SUPPLIED RECORDS:
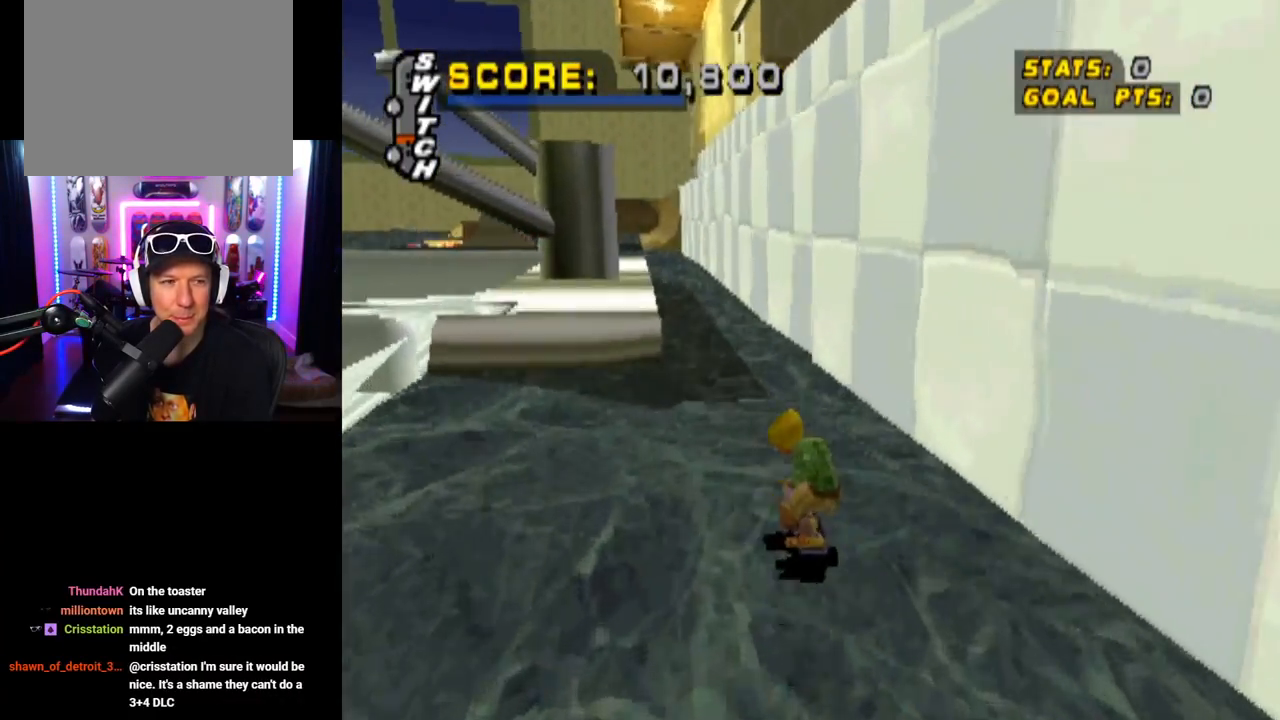
{"buttons": ["CROSS", "DPAD_DOWN"], "left_stick": "center", "right_stick": "center", "events": [[284, "DPAD_DOWN", "down"]]}
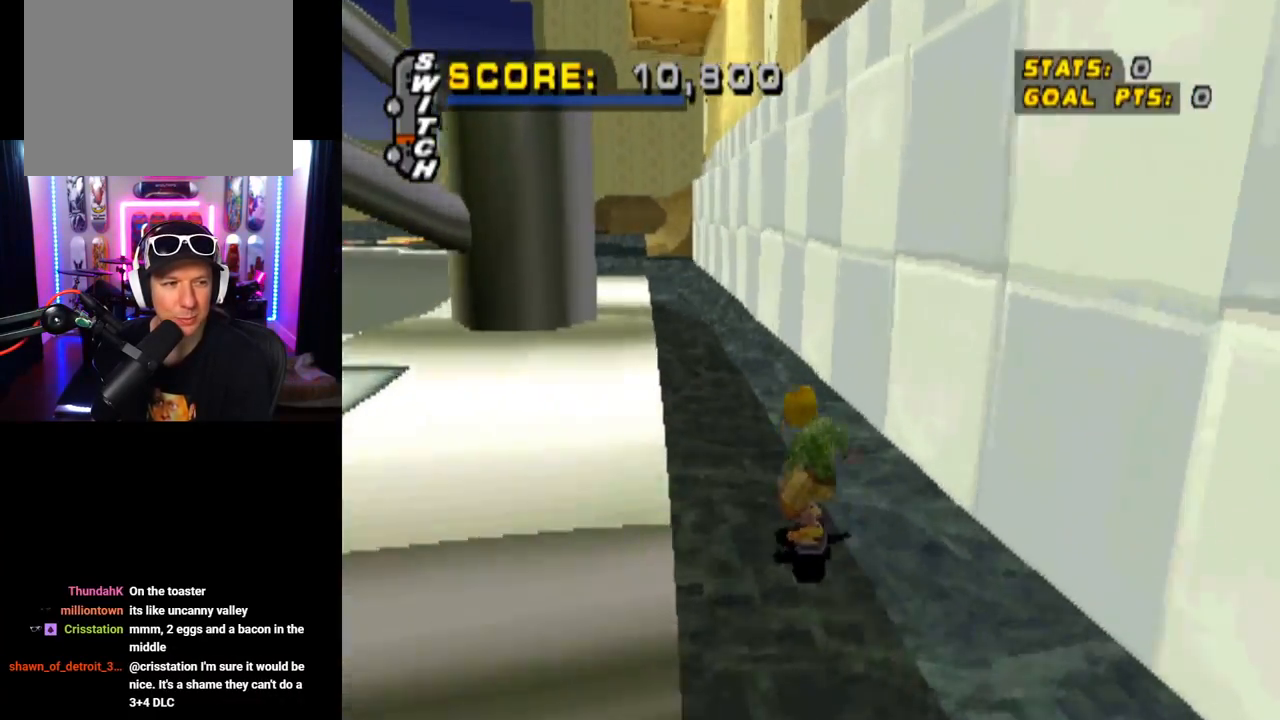
{"buttons": ["CROSS", "DPAD_DOWN", "DPAD_RIGHT"], "left_stick": "center", "right_stick": "center", "events": [[467, "DPAD_RIGHT", "down"]]}
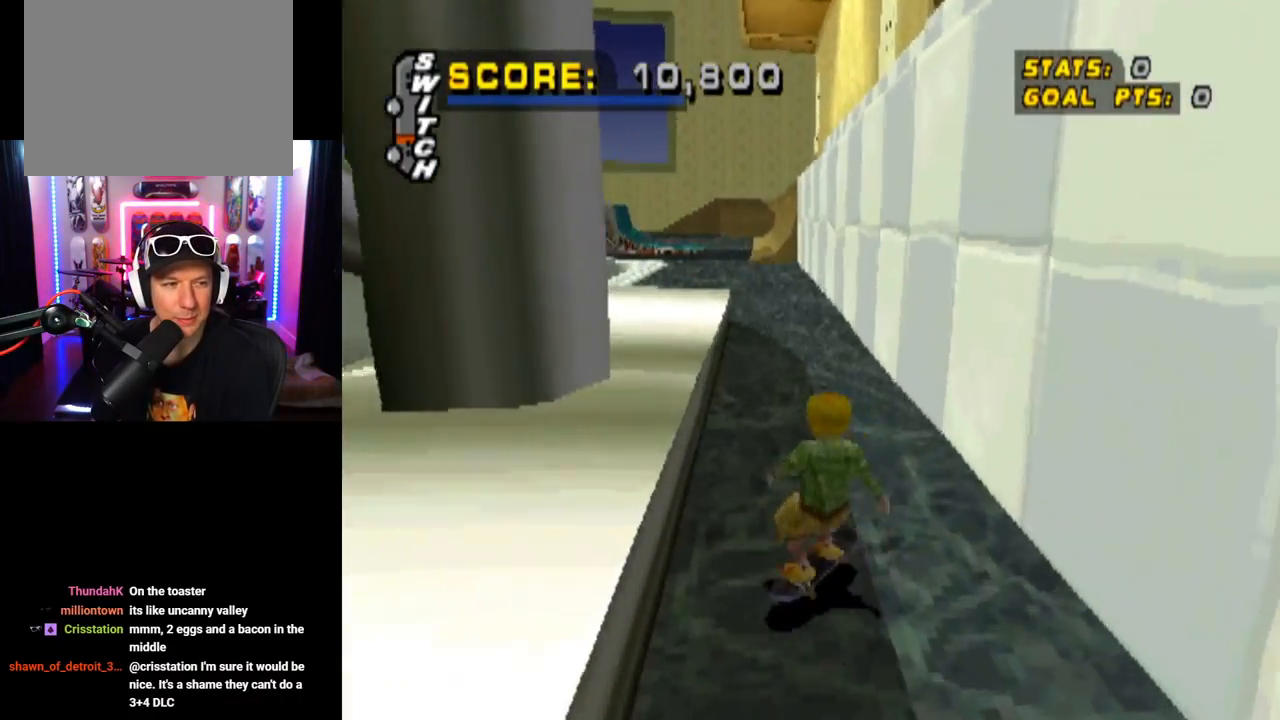
{"buttons": ["CROSS", "DPAD_DOWN", "DPAD_RIGHT"], "left_stick": "center", "right_stick": "center", "events": []}
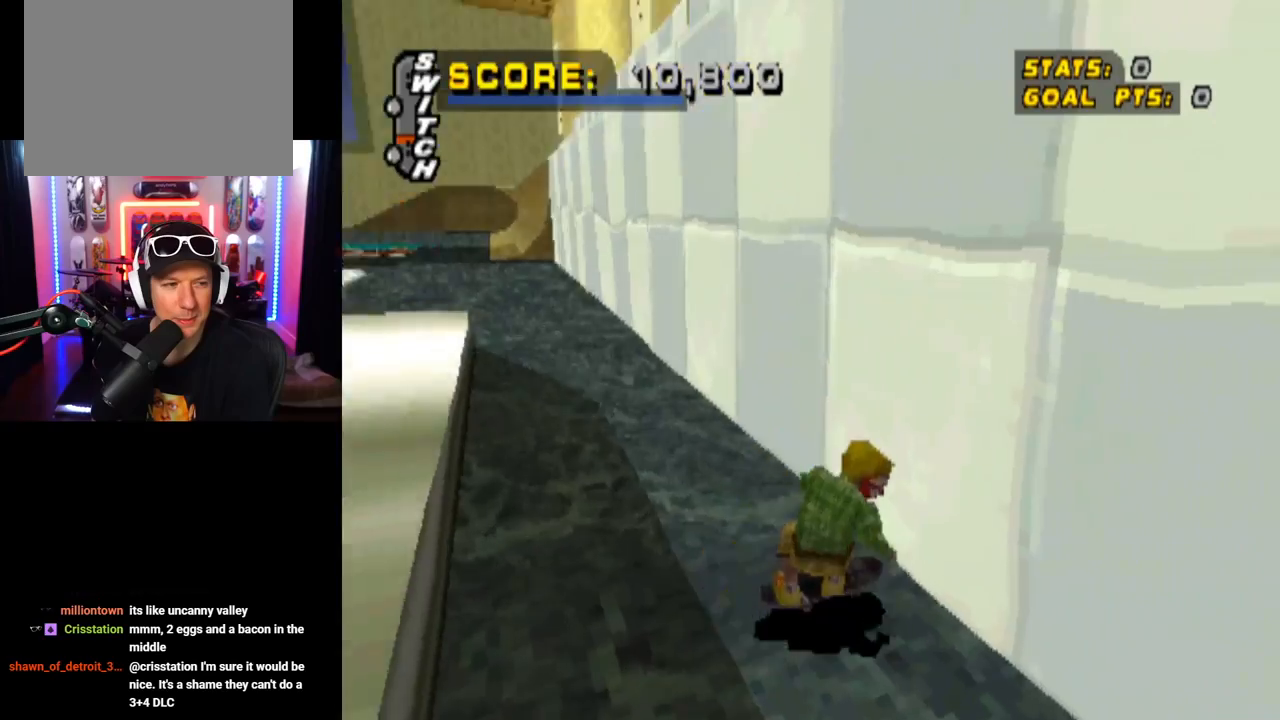
{"buttons": ["CROSS"], "left_stick": "center", "right_stick": "center", "events": [[283, "DPAD_DOWN", "up"], [283, "DPAD_RIGHT", "up"]]}
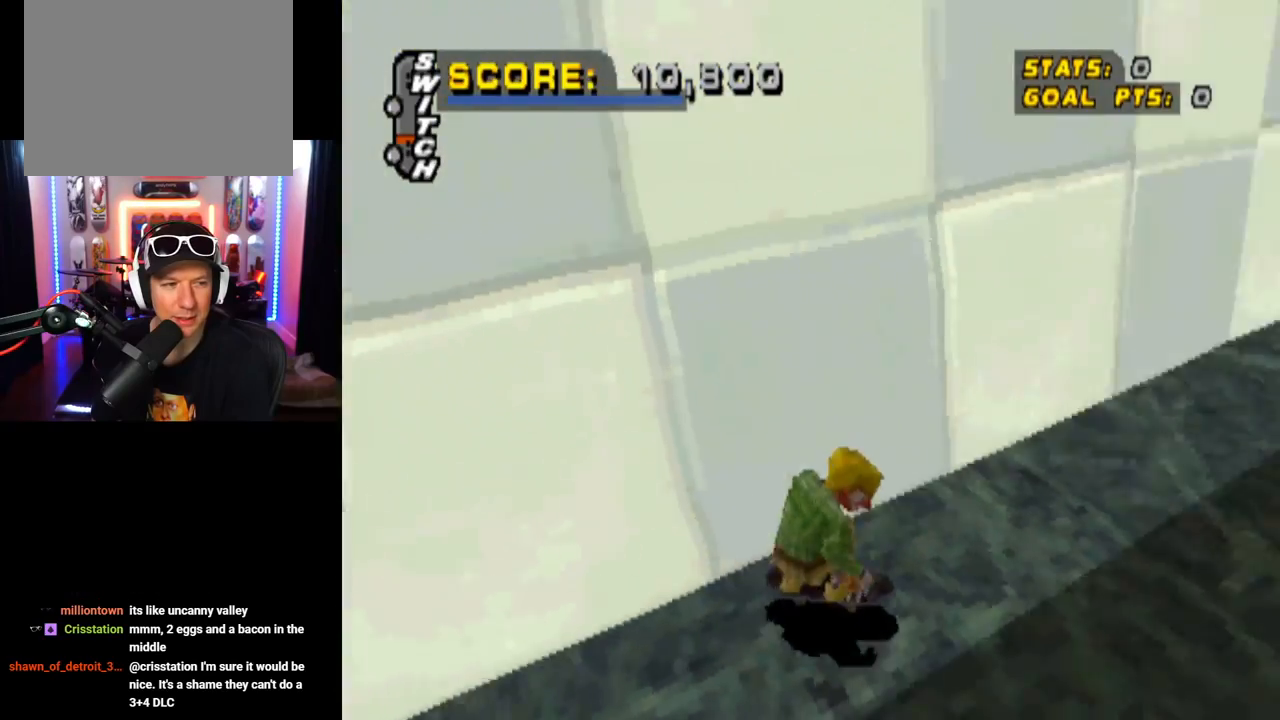
{"buttons": ["CROSS"], "left_stick": "center", "right_stick": "center", "events": [[17, "DPAD_LEFT", "down"], [117, "DPAD_DOWN", "down"], [184, "DPAD_LEFT", "up"], [400, "DPAD_DOWN", "up"]]}
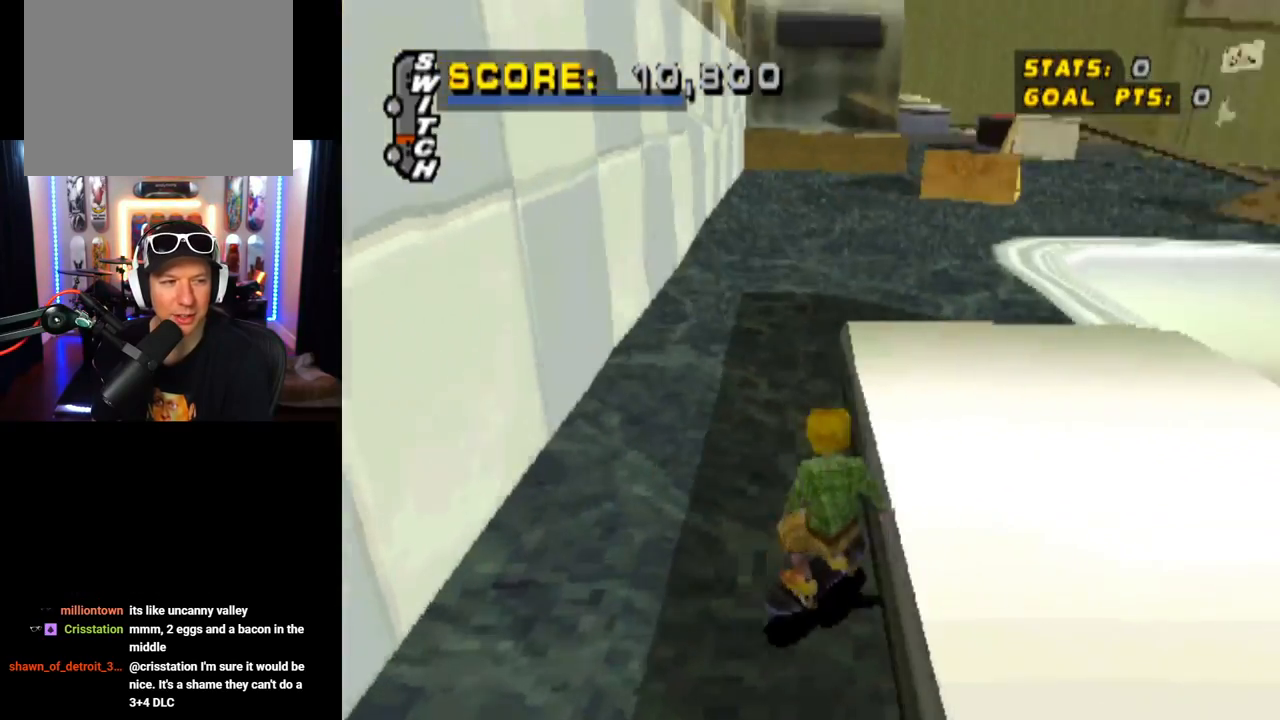
{"buttons": ["CROSS", "DPAD_DOWN", "DPAD_RIGHT"], "left_stick": "center", "right_stick": "center", "events": [[50, "DPAD_LEFT", "down"], [166, "DPAD_LEFT", "up"], [417, "DPAD_DOWN", "down"], [433, "DPAD_RIGHT", "down"]]}
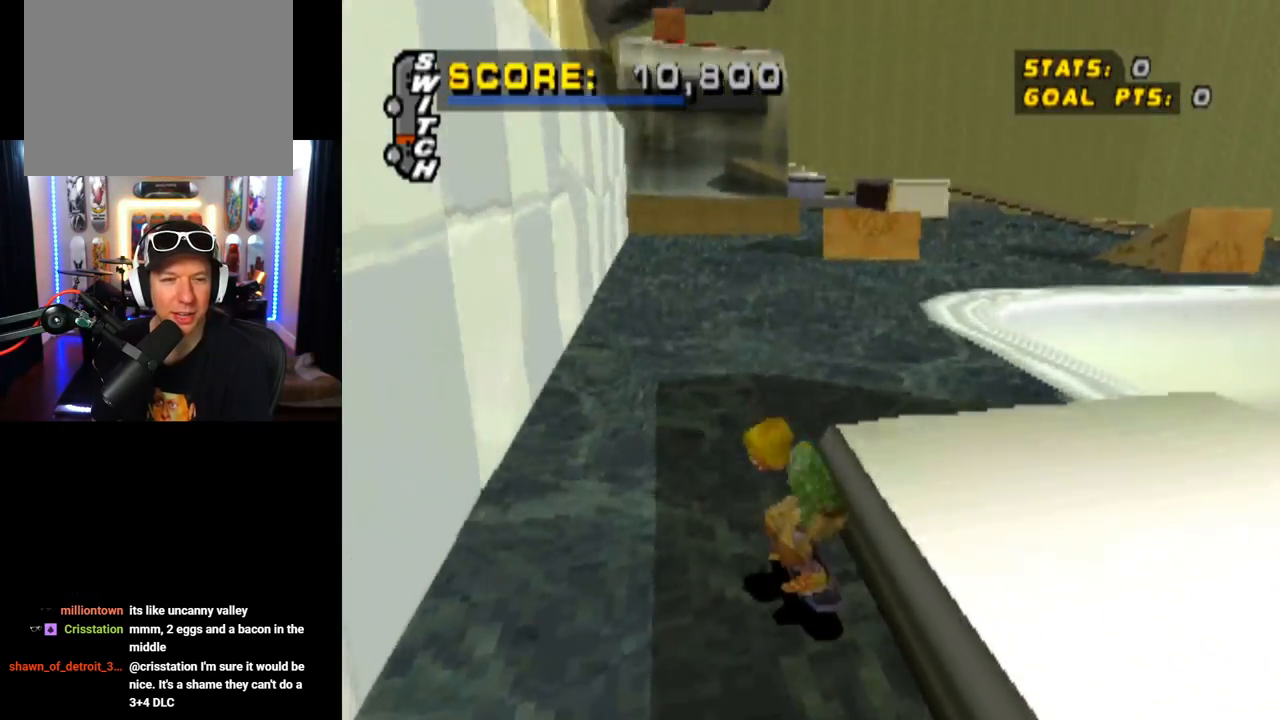
{"buttons": ["CROSS", "DPAD_DOWN"], "left_stick": "center", "right_stick": "center", "events": [[17, "DPAD_RIGHT", "up"], [67, "DPAD_DOWN", "up"], [167, "DPAD_DOWN", "down"], [167, "DPAD_RIGHT", "down"], [334, "DPAD_RIGHT", "up"]]}
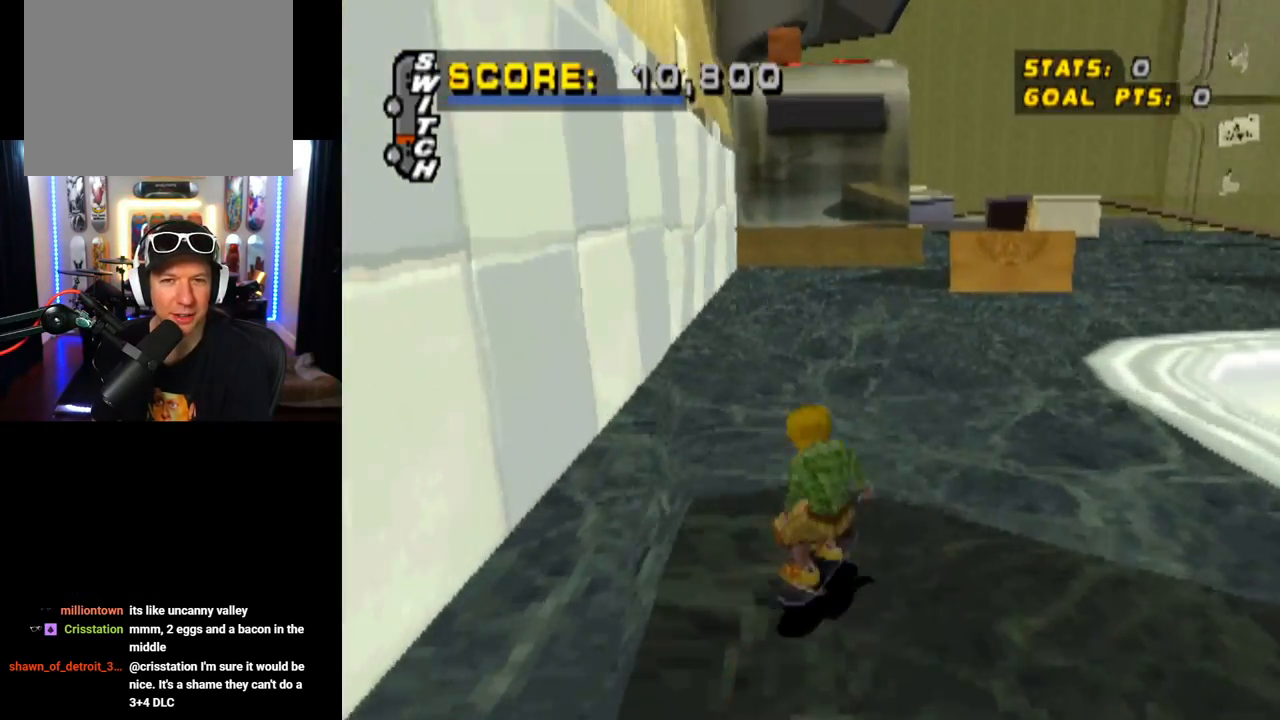
{"buttons": ["CROSS", "DPAD_DOWN"], "left_stick": "center", "right_stick": "center", "events": [[183, "DPAD_LEFT", "down"], [400, "DPAD_LEFT", "up"]]}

PROBLEM REQUIREMENTS:
Set the material above down again word for word. Include none of its pictures.

OUTPUT:
{"buttons": ["CROSS", "DPAD_DOWN"], "left_stick": "center", "right_stick": "center", "events": [[284, "DPAD_DOWN", "down"]]}
{"buttons": ["CROSS", "DPAD_DOWN", "DPAD_RIGHT"], "left_stick": "center", "right_stick": "center", "events": [[467, "DPAD_RIGHT", "down"]]}
{"buttons": ["CROSS", "DPAD_DOWN", "DPAD_RIGHT"], "left_stick": "center", "right_stick": "center", "events": []}
{"buttons": ["CROSS"], "left_stick": "center", "right_stick": "center", "events": [[283, "DPAD_DOWN", "up"], [283, "DPAD_RIGHT", "up"]]}
{"buttons": ["CROSS"], "left_stick": "center", "right_stick": "center", "events": [[17, "DPAD_LEFT", "down"], [117, "DPAD_DOWN", "down"], [184, "DPAD_LEFT", "up"], [400, "DPAD_DOWN", "up"]]}
{"buttons": ["CROSS", "DPAD_DOWN", "DPAD_RIGHT"], "left_stick": "center", "right_stick": "center", "events": [[50, "DPAD_LEFT", "down"], [166, "DPAD_LEFT", "up"], [417, "DPAD_DOWN", "down"], [433, "DPAD_RIGHT", "down"]]}
{"buttons": ["CROSS", "DPAD_DOWN"], "left_stick": "center", "right_stick": "center", "events": [[17, "DPAD_RIGHT", "up"], [67, "DPAD_DOWN", "up"], [167, "DPAD_DOWN", "down"], [167, "DPAD_RIGHT", "down"], [334, "DPAD_RIGHT", "up"]]}
{"buttons": ["CROSS", "DPAD_DOWN"], "left_stick": "center", "right_stick": "center", "events": [[183, "DPAD_LEFT", "down"], [400, "DPAD_LEFT", "up"]]}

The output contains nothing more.